Fund Management
FT.com: New Products Make Use of UCITS Powers
Asset managers have so far failed to utilise the full range of power afforded to them under the European Union's Ucits III regime. But there are indications that this could be about to change.
Asset managers have so far failed to utilise the full range of power afforded to them under the European Union's Ucits III regime. But there are indications that this could be about to change.
Ucits III, introduced in 2004, afforded fund managers the power to use derivatives in a bid to add value to their portfolios. Previously, derivatives such as put and call options could only be used as risk reduction tools.
So far, the impact of Ucits III has been more evolutionary than revolutionary. A number of long-only equity managers have made limited use of their new powers by employing index options in an attempt to improve their risk/return trade-offs.
A swathe of investment houses have taken this a step further by rolling out 130/30-type funds, which allow fund managers to build modest short positions in individual stocks.
However, in a more radical departure, a number of new, entirely derivatives-based products are starting to come out of the woodwork.
ABN Amro launched its first pure derivatives, Ucits III-compliant, UK-domiciled open-ended investment company a week ago.
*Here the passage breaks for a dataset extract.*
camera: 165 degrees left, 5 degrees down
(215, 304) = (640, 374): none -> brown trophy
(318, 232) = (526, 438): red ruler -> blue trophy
Several more are in the pipeline.
Courtiers Investment Services, a Henley-based boutique fund manager, also chose last week to launch a suite of derivatives-based funds aimed at high net worth retail investors and small to medium-sized institutions.
Crédit Agricole has pioneered the trend in France, while Dresdner Kleinwort, aided by Germany's long-standing love of structured products, has dipped its toes into the UK market with a Ucits III-compliant volatility arbitrage fund, as well as a range of capital protected offerings.
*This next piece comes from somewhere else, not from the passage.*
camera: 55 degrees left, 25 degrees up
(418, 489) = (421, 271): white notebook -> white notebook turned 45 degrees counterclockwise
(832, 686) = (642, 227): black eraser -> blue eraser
"I think there will be other products like this that come along," says Gary Reynolds, chief investment officer of Courtiers. "The Financial Services Authority was very comfortable with these products, they were very helpful."
The developments promise to narrow further the divide between the once long-only world of unit trusts and Oeics and the racier hedge fund universe.
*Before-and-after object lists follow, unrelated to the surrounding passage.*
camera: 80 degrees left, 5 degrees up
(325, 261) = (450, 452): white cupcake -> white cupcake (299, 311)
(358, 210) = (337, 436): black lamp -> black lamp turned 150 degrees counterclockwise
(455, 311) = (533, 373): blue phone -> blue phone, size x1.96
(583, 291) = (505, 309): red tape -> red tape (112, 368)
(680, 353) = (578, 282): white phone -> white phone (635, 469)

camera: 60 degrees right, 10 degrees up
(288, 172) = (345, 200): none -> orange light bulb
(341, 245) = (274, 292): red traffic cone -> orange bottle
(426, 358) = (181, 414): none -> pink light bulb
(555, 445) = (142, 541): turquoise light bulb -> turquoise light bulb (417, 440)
"There will be a convergence between long-only funds and hedge funds as they move towards each other," says Bella Ferreira, senior market analyst at Feri Fund Market Information, which monitors new fund launches.
ABN's first offering is its Defined Alpha 20 fund, which aims to exploit the historic divergence between implied and realised volatility on New York's S&P 500 index. It mirrors Merrill Lynch's recently unveiled Equity Volatility Arbitrage Index, the first low-cost-single-strategy hedge fund replication index developed by the US bank.
While the timing of ABN's launch was unfortunate - the recent sell-off in global equity markets means realised volatility is likely to exceed implied volatility this month, meaning a loss for the fund - its creators are optimistic for the longer term.
Mike Egerton, director of private investor products at ABN, who has tested the investment thesis over the past 15 years, says: "The strategy has been down in only 24 of the past 180 months, although this will be the 25th. While this month has been the toughest since January 1990 the fund should really perform in the following period.It really is a case of what doesn't kill you can only make you stronger."
The Defined Alpha fund is a structured product, with month-on-month losses limited to 20 per cent. While this may seem surprising given that a recent study by ABN and the London Business School concluded that structuring products through derivatives tends to worsen the risk/return trade-off, the Dutch bank says this at least proves it has effective Chinese walls between divisions.
ABN's own data point to average returns of 20.7 per cent since 1992, with a highly impressive Sharpe ratio, a measure of the risk/return trade-off, of 3.2.
The fund is initially aimed at institutional investors, such as private banks, wealth managers and private client stockbrokers, and has a minimum contribution of £500,000 ($964,000, €735,000).
A retail version is planned for later in the year as ABN seeks to exploit further the Ucits III regime to launch new derivatives. A capital-protected, rules-based call-overwriting fund, which sacrifices some potential capital gains for generating additional income, may be next, and ABN is also looking at catastrophe bonds.
Courtiers' response to the new-found freedoms embodied in Ucits III is perhaps even more dramatic. Launched in 1984, Courtiers had largely been operating a multi-manager platform for its roster of private clients, small pension funds and charities, making decisions on asset allocation and then parcelling out cash between long-only funds.
Now, instead of allocating this discretionary money between actively managed funds, it will simply generate exposure to underlying assets through the use of derivatives.
"We have got approval to put all of our portfolio in derivatives," says Courtiers' Mr Reynolds. "This is efficient in terms of cost, tax and liquidity. We think it will take about 100 basis points off the costs."
For example, Mr Reynolds estimates it will cost about £150 to get exposure to £6m worth of UK equities via options, with the bid/offer spread accounting for a further £250. In contrast, a fund buying the shares outright would have to pay tax of £30,000 alone.